● **Brano del documento**
È indubbio che buona parte di questa crisi di appartenenza presente sia dovuta a scelte e individui che hanno caratterizzato e gestito i sindacati in questione.

 

Si dice che la politica debba restare fuori un po’ da tutto, sicuramente dalla scuola. Ma non credo che affrontare problematiche, quesiti, argomenti della società, della quotidianità non sia in qualche modo fare o parlare di politica. E allora perché è così difficile toccare il tema del sindacalismo? Perché molta gente repudia e resta distaccata da queste tematiche? È un problema di appartenenza, di identità? Che sia menefreghismo accentuato da logiche egoistiche a far sì che l’importante sia avere “i propri piedi al caldo” a discapito dell’altro? Eppure i risultati sono sotto l’occhio di tutti, non c’è quasi bisogno di elencare il problema di dumping, del salario minimo, della riforma della scuola o delle politiche sociali che appaiono sui titoli ma sono privi di qualsiasi sostanza.

● **Consegna**
Ricopia dal brano sul sindacalismo la parte che va da "È indubbio che" fino a "sindacati in questione.", quest'ultimo incluso.

● **Estratti dei dati**
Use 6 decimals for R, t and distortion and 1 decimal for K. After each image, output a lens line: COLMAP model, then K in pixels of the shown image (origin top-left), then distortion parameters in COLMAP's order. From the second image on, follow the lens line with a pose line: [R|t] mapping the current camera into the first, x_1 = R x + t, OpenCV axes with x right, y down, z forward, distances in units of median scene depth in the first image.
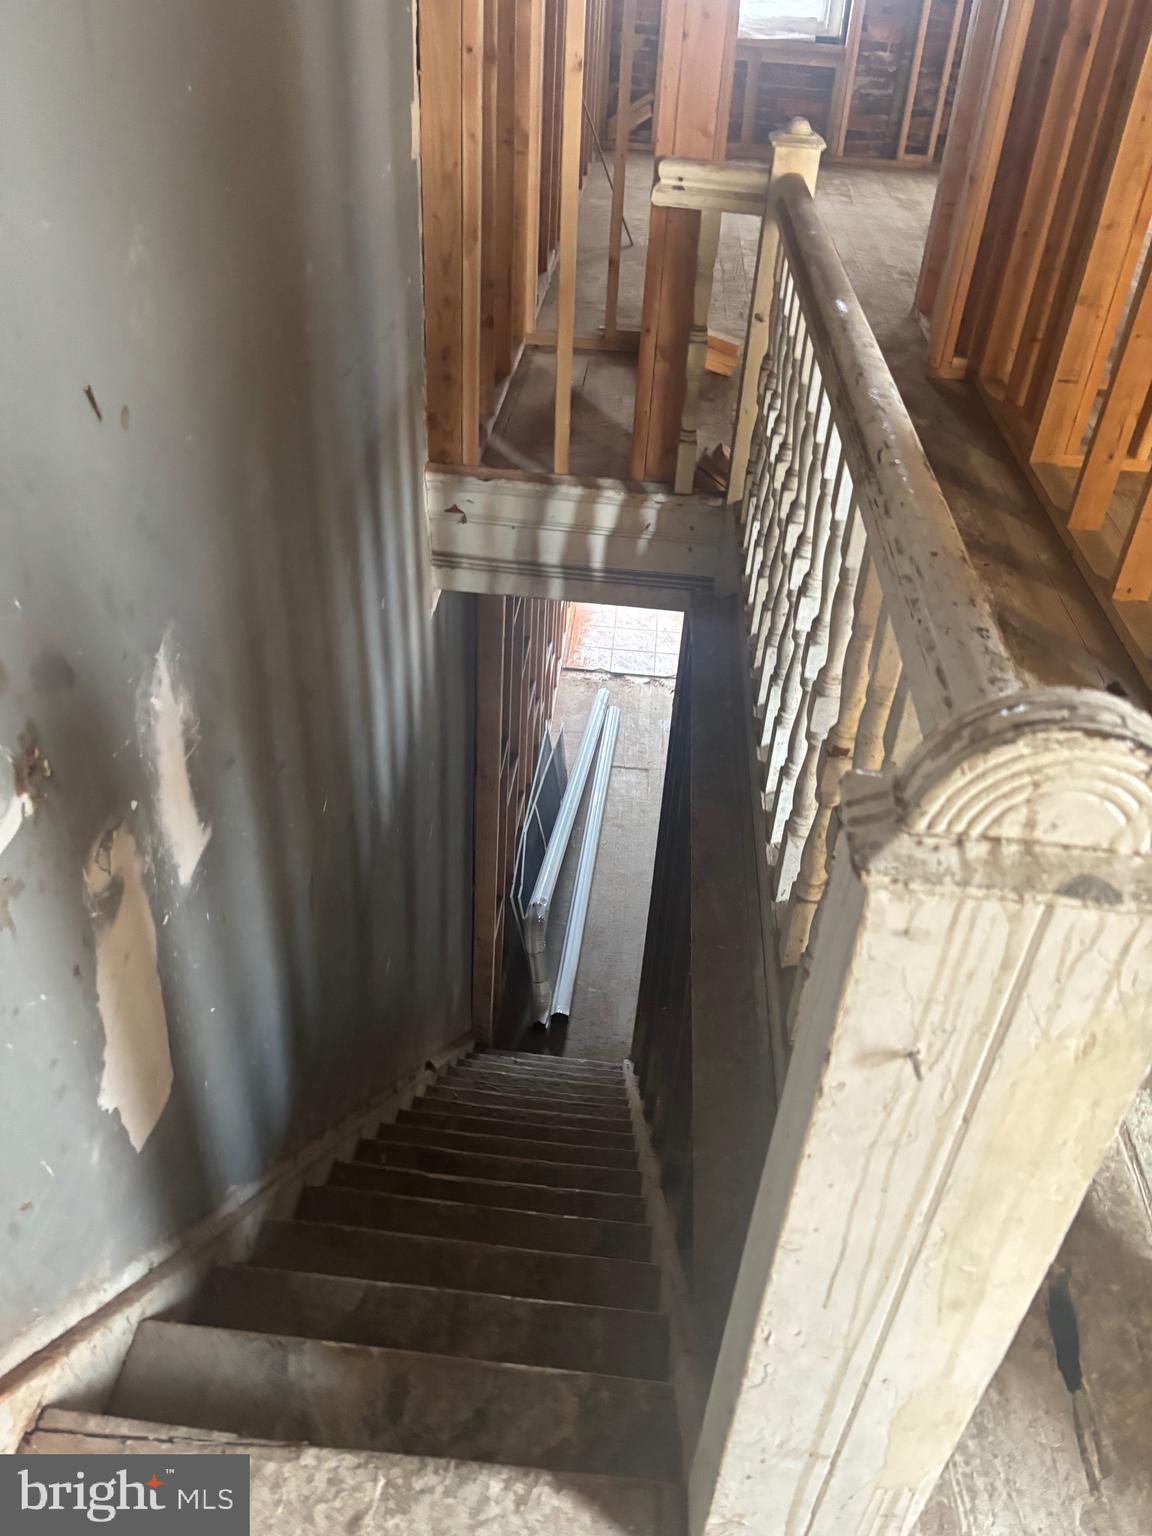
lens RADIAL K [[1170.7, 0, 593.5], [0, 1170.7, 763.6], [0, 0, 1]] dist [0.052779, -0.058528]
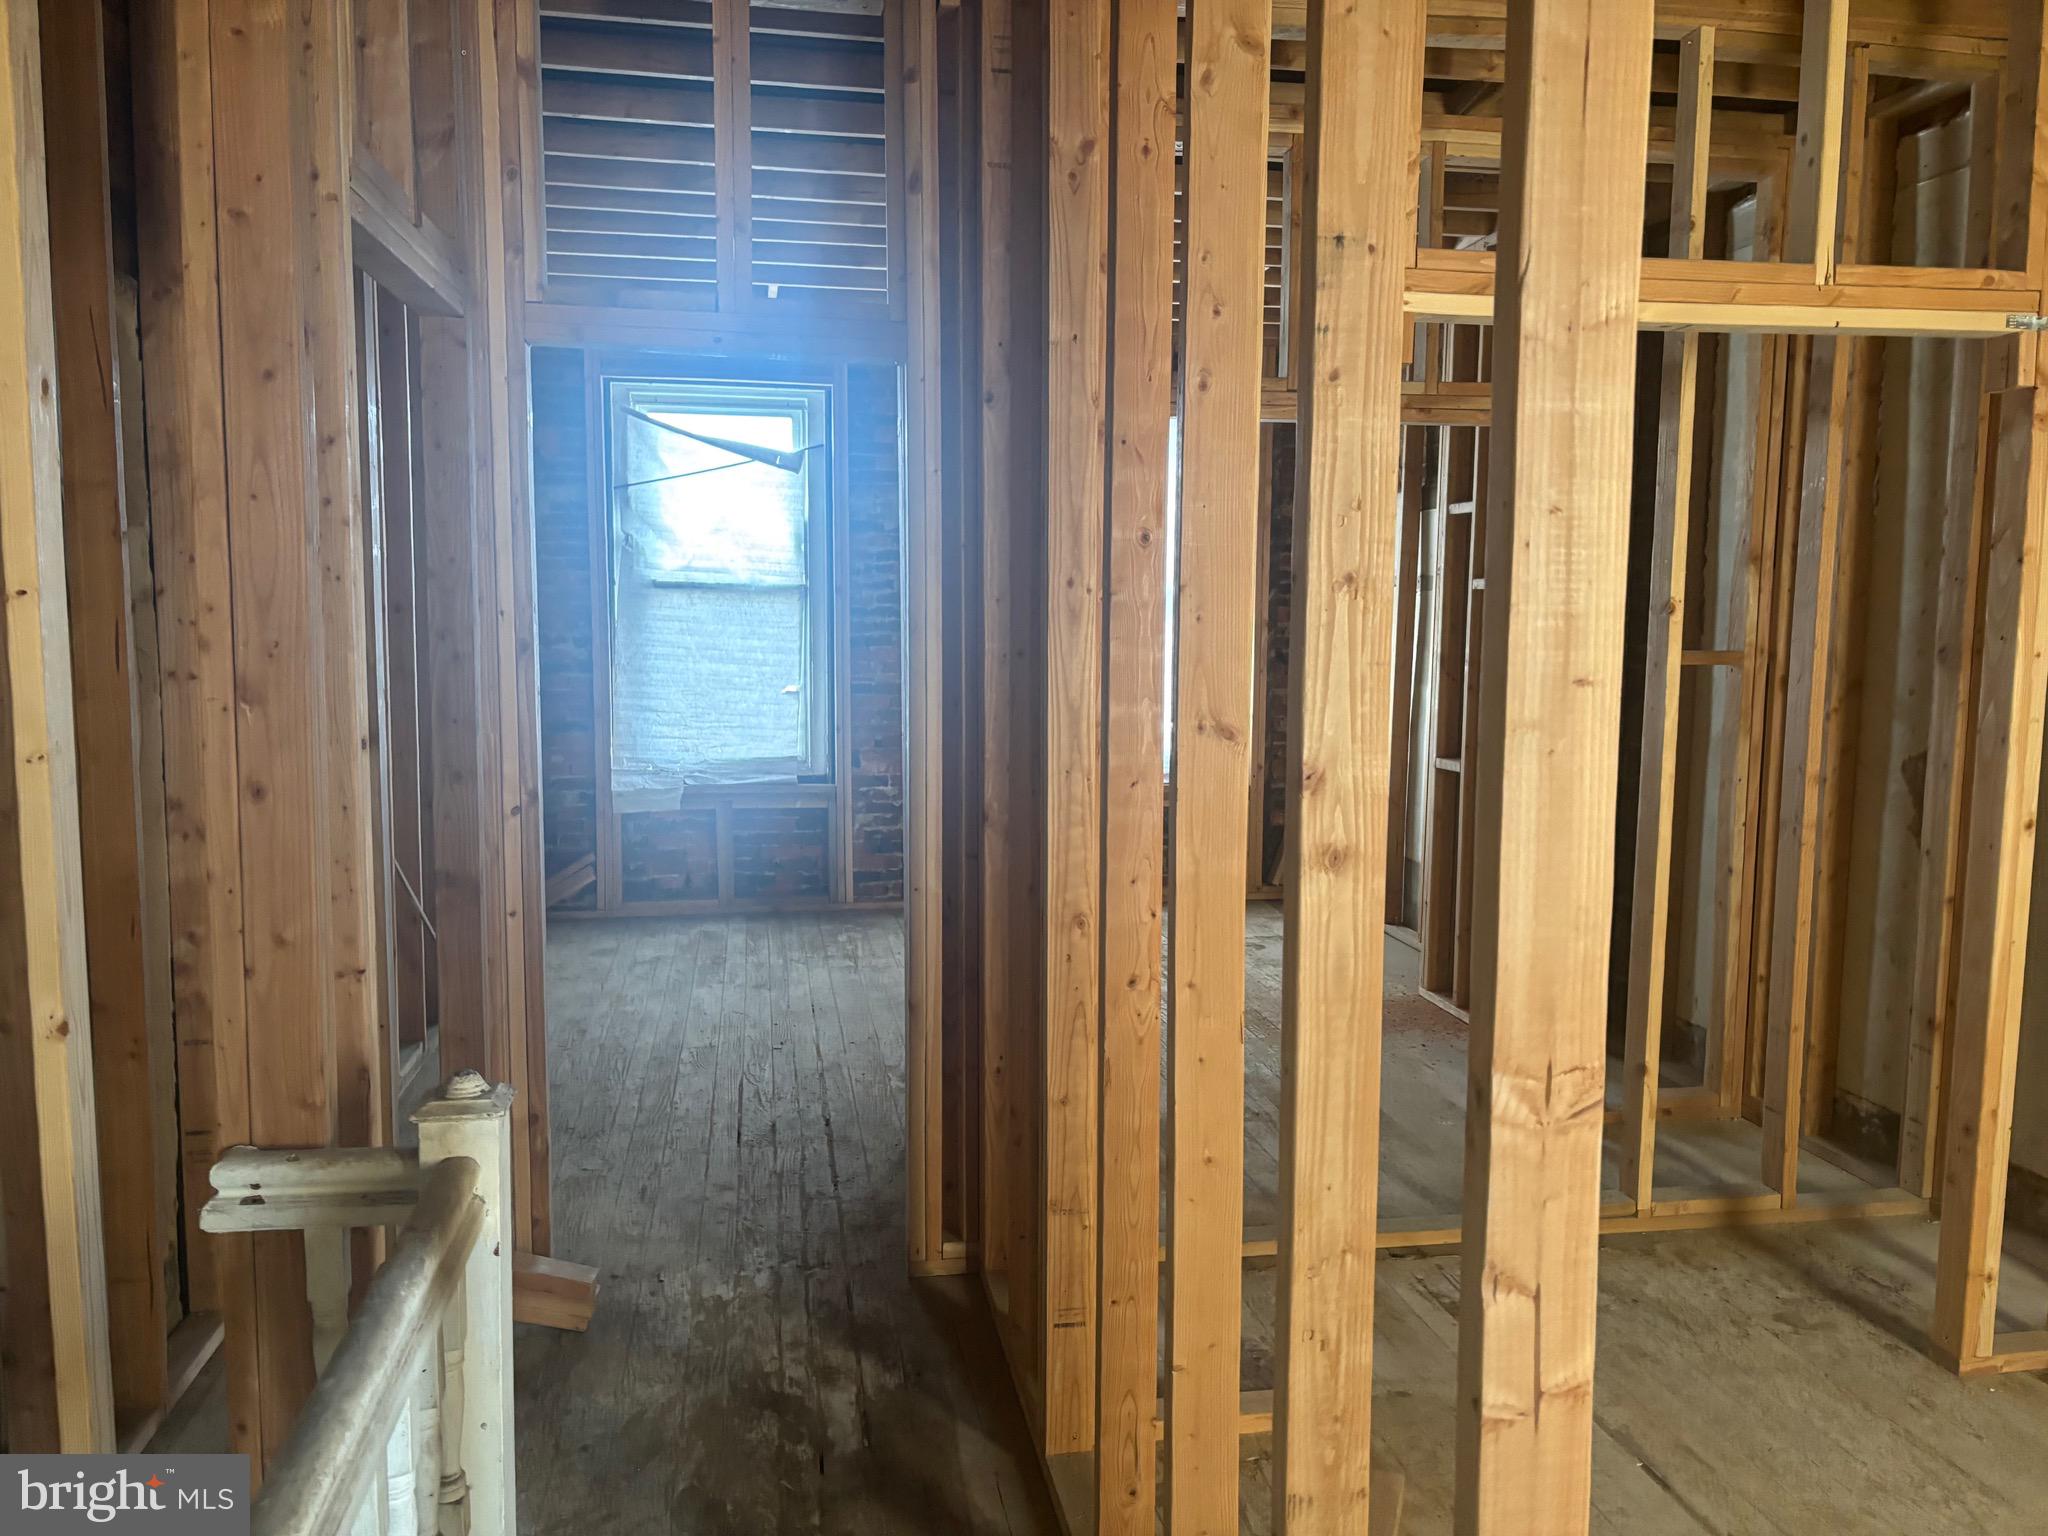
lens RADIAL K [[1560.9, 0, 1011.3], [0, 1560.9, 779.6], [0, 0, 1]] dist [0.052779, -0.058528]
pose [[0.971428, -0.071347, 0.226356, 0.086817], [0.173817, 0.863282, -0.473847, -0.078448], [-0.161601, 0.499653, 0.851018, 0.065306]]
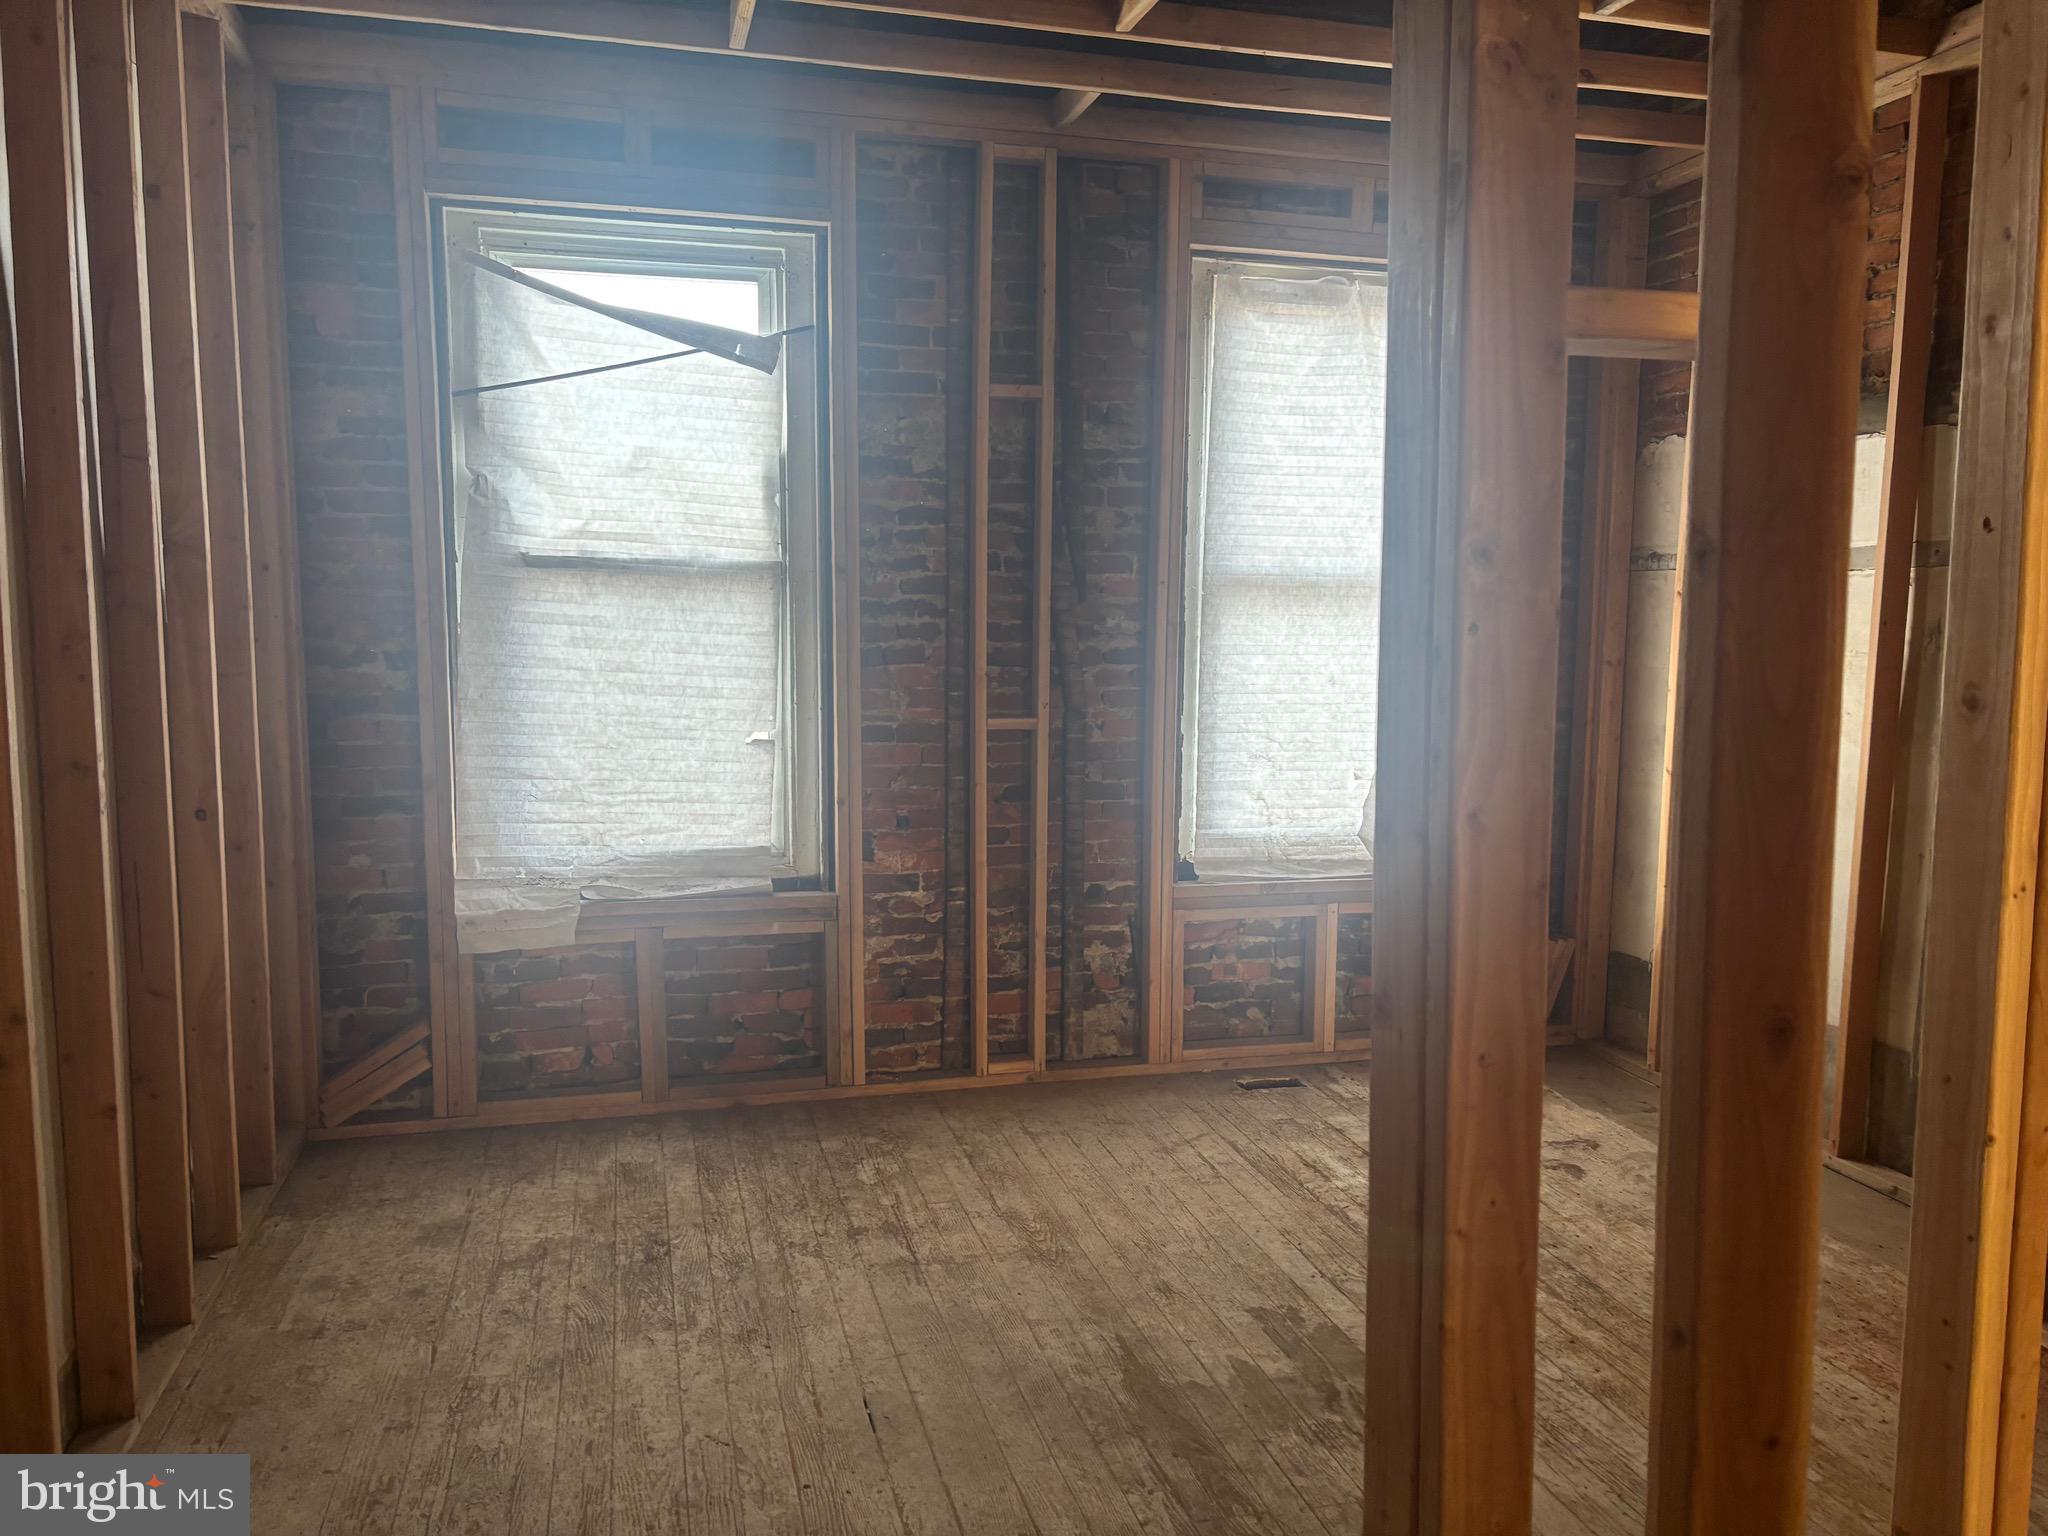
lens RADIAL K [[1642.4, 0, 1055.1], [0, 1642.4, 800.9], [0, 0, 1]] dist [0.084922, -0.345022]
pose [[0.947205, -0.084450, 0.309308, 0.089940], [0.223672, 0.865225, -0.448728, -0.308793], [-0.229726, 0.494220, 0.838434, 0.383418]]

* * *

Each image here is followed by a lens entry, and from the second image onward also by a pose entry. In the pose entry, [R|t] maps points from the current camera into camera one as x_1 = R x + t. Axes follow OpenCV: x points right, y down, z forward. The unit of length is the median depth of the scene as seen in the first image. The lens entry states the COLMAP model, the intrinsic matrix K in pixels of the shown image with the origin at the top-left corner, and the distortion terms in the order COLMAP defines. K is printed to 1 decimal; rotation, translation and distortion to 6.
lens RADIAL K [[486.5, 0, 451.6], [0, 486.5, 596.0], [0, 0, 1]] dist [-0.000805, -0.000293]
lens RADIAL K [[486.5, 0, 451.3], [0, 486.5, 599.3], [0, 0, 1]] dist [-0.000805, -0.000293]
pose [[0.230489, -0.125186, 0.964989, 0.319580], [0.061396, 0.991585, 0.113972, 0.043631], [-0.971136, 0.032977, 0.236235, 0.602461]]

● **Soluzione esercizio**
È indubbio che buona parte di questa crisi di appartenenza presente sia dovuta a scelte e individui che hanno caratterizzato e gestito i sindacati in questione.